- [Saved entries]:

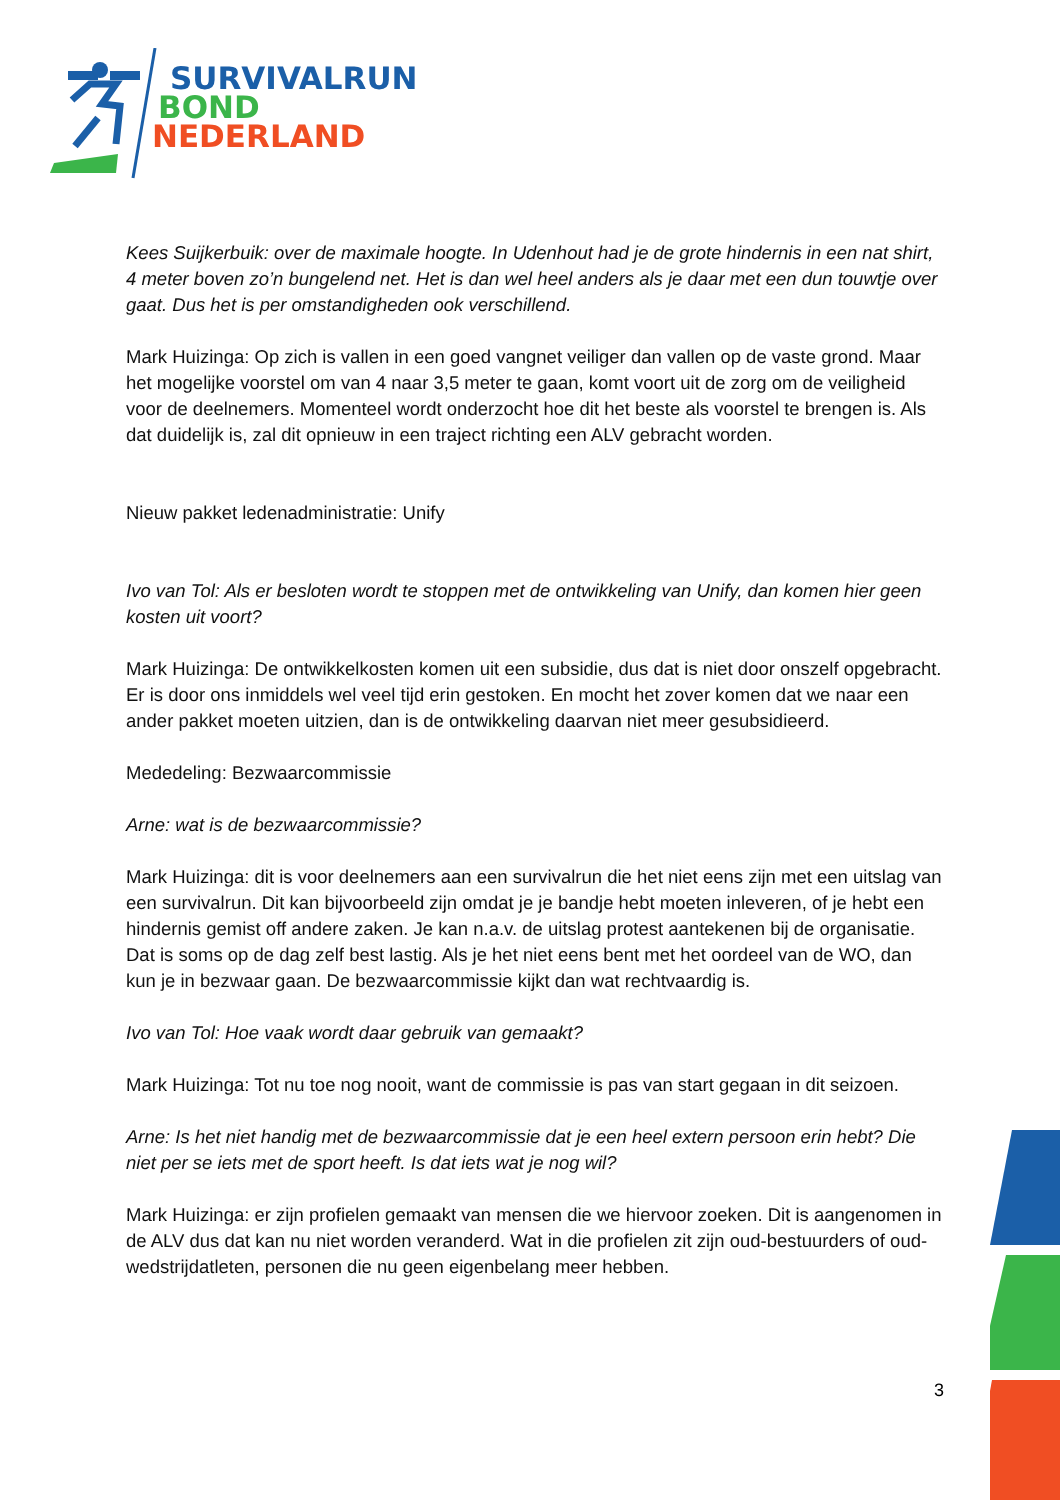SURVIVALRUN
BOND
NEDERLAND
Kees Suijkerbuik: over de maximale hoogte. In Udenhout had je de grote hindernis in een nat shirt, 4 meter boven zo’n bungelend net. Het is dan wel heel anders als je daar met een dun touwtje over gaat. Dus het is per omstandigheden ook verschillend.
Mark Huizinga: Op zich is vallen in een goed vangnet veiliger dan vallen op de vaste grond. Maar het mogelijke voorstel om van 4 naar 3,5 meter te gaan, komt voort uit de zorg om de veiligheid voor de deelnemers. Momenteel wordt onderzocht hoe dit het beste als voorstel te brengen is. Als dat duidelijk is, zal dit opnieuw in een traject richting een ALV gebracht worden.
Nieuw pakket ledenadministratie: Unify
Ivo van Tol: Als er besloten wordt te stoppen met de ontwikkeling van Unify, dan komen hier geen kosten uit voort?
Mark Huizinga: De ontwikkelkosten komen uit een subsidie, dus dat is niet door onszelf opgebracht. Er is door ons inmiddels wel veel tijd erin gestoken. En mocht het zover komen dat we naar een ander pakket moeten uitzien, dan is de ontwikkeling daarvan niet meer gesubsidieerd.
Mededeling: Bezwaarcommissie
Arne: wat is de bezwaarcommissie?
Mark Huizinga: dit is voor deelnemers aan een survivalrun die het niet eens zijn met een uitslag van een survivalrun. Dit kan bijvoorbeeld zijn omdat je je bandje hebt moeten inleveren, of je hebt een hindernis gemist off andere zaken. Je kan n.a.v. de uitslag protest aantekenen bij de organisatie. Dat is soms op de dag zelf best lastig. Als je het niet eens bent met het oordeel van de WO, dan kun je in bezwaar gaan. De bezwaarcommissie kijkt dan wat rechtvaardig is.
Ivo van Tol: Hoe vaak wordt daar gebruik van gemaakt?
Mark Huizinga: Tot nu toe nog nooit, want de commissie is pas van start gegaan in dit seizoen.
Arne: Is het niet handig met de bezwaarcommissie dat je een heel extern persoon erin hebt? Die niet per se iets met de sport heeft. Is dat iets wat je nog wil?
Mark Huizinga: er zijn profielen gemaakt van mensen die we hiervoor zoeken. Dit is aangenomen in de ALV dus dat kan nu niet worden veranderd. Wat in die profielen zit zijn oud-bestuurders of oud-wedstrijdatleten, personen die nu geen eigenbelang meer hebben.
3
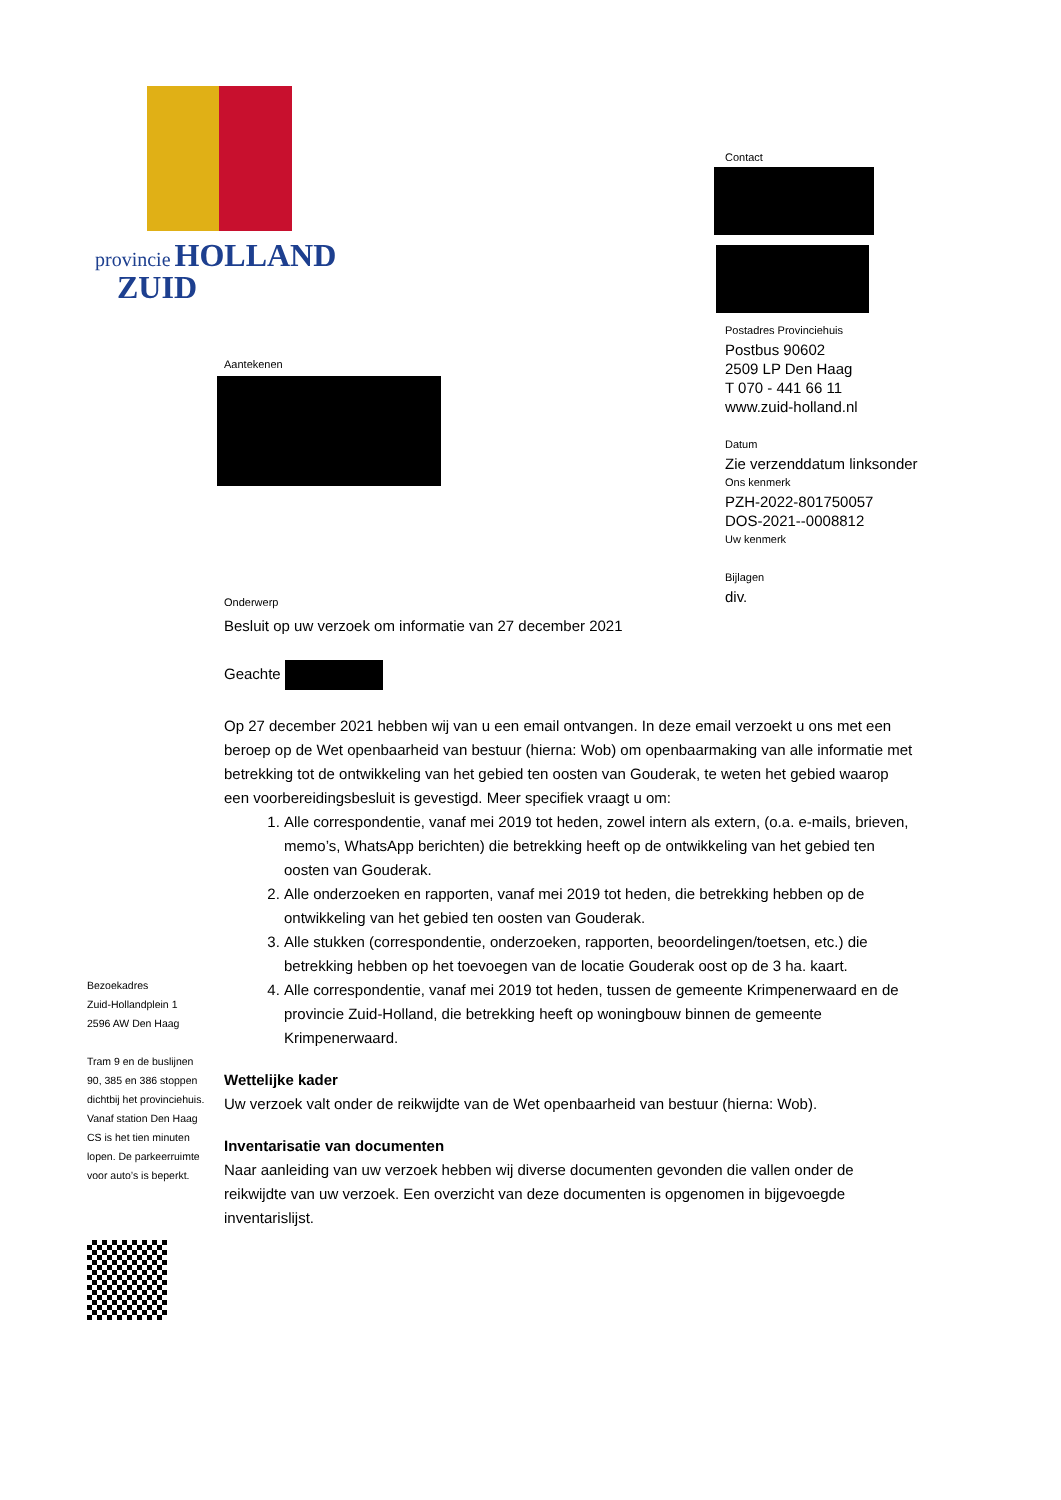provincie HOLLAND
ZUID
Contact
Postadres Provinciehuis
Postbus 90602
2509 LP Den Haag
T 070 - 441 66 11
www.zuid-holland.nl
Datum
Zie verzenddatum linksonder
Ons kenmerk
PZH-2022-801750057
DOS-2021--0008812
Uw kenmerk
Bijlagen
div.
Aantekenen
Onderwerp
Besluit op uw verzoek om informatie van 27 december 2021
Geachte
Op 27 december 2021 hebben wij van u een email ontvangen. In deze email verzoekt u ons met een beroep op de Wet openbaarheid van bestuur (hierna: Wob) om openbaarmaking van alle informatie met betrekking tot de ontwikkeling van het gebied ten oosten van Gouderak, te weten het gebied waarop een voorbereidingsbesluit is gevestigd. Meer specifiek vraagt u om:
1. Alle correspondentie, vanaf mei 2019 tot heden, zowel intern als extern, (o.a. e-mails, brieven, memo’s, WhatsApp berichten) die betrekking heeft op de ontwikkeling van het gebied ten oosten van Gouderak.
2. Alle onderzoeken en rapporten, vanaf mei 2019 tot heden, die betrekking hebben op de ontwikkeling van het gebied ten oosten van Gouderak.
3. Alle stukken (correspondentie, onderzoeken, rapporten, beoordelingen/toetsen, etc.) die betrekking hebben op het toevoegen van de locatie Gouderak oost op de 3 ha. kaart.
4. Alle correspondentie, vanaf mei 2019 tot heden, tussen de gemeente Krimpenerwaard en de provincie Zuid-Holland, die betrekking heeft op woningbouw binnen de gemeente Krimpenerwaard.
Wettelijke kader
Uw verzoek valt onder de reikwijdte van de Wet openbaarheid van bestuur (hierna: Wob).
Inventarisatie van documenten
Naar aanleiding van uw verzoek hebben wij diverse documenten gevonden die vallen onder de reikwijdte van uw verzoek. Een overzicht van deze documenten is opgenomen in bijgevoegde inventarislijst.
Bezoekadres
Zuid-Hollandplein 1
2596 AW Den Haag
Tram 9 en de buslijnen 90, 385 en 386 stoppen dichtbij het provinciehuis. Vanaf station Den Haag CS is het tien minuten lopen. De parkeerruimte voor auto’s is beperkt.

- [YOUR OBJECTIVE]: Give the records back verbatim, pictures excluded.

- [THE COMPLETED TASK]:
SURVIVALRUN
BOND
NEDERLAND
Kees Suijkerbuik: over de maximale hoogte. In Udenhout had je de grote hindernis in een nat shirt, 4 meter boven zo’n bungelend net. Het is dan wel heel anders als je daar met een dun touwtje over gaat. Dus het is per omstandigheden ook verschillend.
Mark Huizinga: Op zich is vallen in een goed vangnet veiliger dan vallen op de vaste grond. Maar het mogelijke voorstel om van 4 naar 3,5 meter te gaan, komt voort uit de zorg om de veiligheid voor de deelnemers. Momenteel wordt onderzocht hoe dit het beste als voorstel te brengen is. Als dat duidelijk is, zal dit opnieuw in een traject richting een ALV gebracht worden.
Nieuw pakket ledenadministratie: Unify
Ivo van Tol: Als er besloten wordt te stoppen met de ontwikkeling van Unify, dan komen hier geen kosten uit voort?
Mark Huizinga: De ontwikkelkosten komen uit een subsidie, dus dat is niet door onszelf opgebracht. Er is door ons inmiddels wel veel tijd erin gestoken. En mocht het zover komen dat we naar een ander pakket moeten uitzien, dan is de ontwikkeling daarvan niet meer gesubsidieerd.
Mededeling: Bezwaarcommissie
Arne: wat is de bezwaarcommissie?
Mark Huizinga: dit is voor deelnemers aan een survivalrun die het niet eens zijn met een uitslag van een survivalrun. Dit kan bijvoorbeeld zijn omdat je je bandje hebt moeten inleveren, of je hebt een hindernis gemist off andere zaken. Je kan n.a.v. de uitslag protest aantekenen bij de organisatie. Dat is soms op de dag zelf best lastig. Als je het niet eens bent met het oordeel van de WO, dan kun je in bezwaar gaan. De bezwaarcommissie kijkt dan wat rechtvaardig is.
Ivo van Tol: Hoe vaak wordt daar gebruik van gemaakt?
Mark Huizinga: Tot nu toe nog nooit, want de commissie is pas van start gegaan in dit seizoen.
Arne: Is het niet handig met de bezwaarcommissie dat je een heel extern persoon erin hebt? Die niet per se iets met de sport heeft. Is dat iets wat je nog wil?
Mark Huizinga: er zijn profielen gemaakt van mensen die we hiervoor zoeken. Dit is aangenomen in de ALV dus dat kan nu niet worden veranderd. Wat in die profielen zit zijn oud-bestuurders of oud-wedstrijdatleten, personen die nu geen eigenbelang meer hebben.
3
provincie HOLLAND
ZUID
Contact
Postadres Provinciehuis
Postbus 90602
2509 LP Den Haag
T 070 - 441 66 11
www.zuid-holland.nl
Datum
Zie verzenddatum linksonder
Ons kenmerk
PZH-2022-801750057
DOS-2021--0008812
Uw kenmerk
Bijlagen
div.
Aantekenen
Onderwerp
Besluit op uw verzoek om informatie van 27 december 2021
Geachte
Op 27 december 2021 hebben wij van u een email ontvangen. In deze email verzoekt u ons met een beroep op de Wet openbaarheid van bestuur (hierna: Wob) om openbaarmaking van alle informatie met betrekking tot de ontwikkeling van het gebied ten oosten van Gouderak, te weten het gebied waarop een voorbereidingsbesluit is gevestigd. Meer specifiek vraagt u om:
1. Alle correspondentie, vanaf mei 2019 tot heden, zowel intern als extern, (o.a. e-mails, brieven, memo’s, WhatsApp berichten) die betrekking heeft op de ontwikkeling van het gebied ten oosten van Gouderak.
2. Alle onderzoeken en rapporten, vanaf mei 2019 tot heden, die betrekking hebben op de ontwikkeling van het gebied ten oosten van Gouderak.
3. Alle stukken (correspondentie, onderzoeken, rapporten, beoordelingen/toetsen, etc.) die betrekking hebben op het toevoegen van de locatie Gouderak oost op de 3 ha. kaart.
4. Alle correspondentie, vanaf mei 2019 tot heden, tussen de gemeente Krimpenerwaard en de provincie Zuid-Holland, die betrekking heeft op woningbouw binnen de gemeente Krimpenerwaard.
Wettelijke kader
Uw verzoek valt onder de reikwijdte van de Wet openbaarheid van bestuur (hierna: Wob).
Inventarisatie van documenten
Naar aanleiding van uw verzoek hebben wij diverse documenten gevonden die vallen onder de reikwijdte van uw verzoek. Een overzicht van deze documenten is opgenomen in bijgevoegde inventarislijst.
Bezoekadres
Zuid-Hollandplein 1
2596 AW Den Haag
Tram 9 en de buslijnen 90, 385 en 386 stoppen dichtbij het provinciehuis. Vanaf station Den Haag CS is het tien minuten lopen. De parkeerruimte voor auto’s is beperkt.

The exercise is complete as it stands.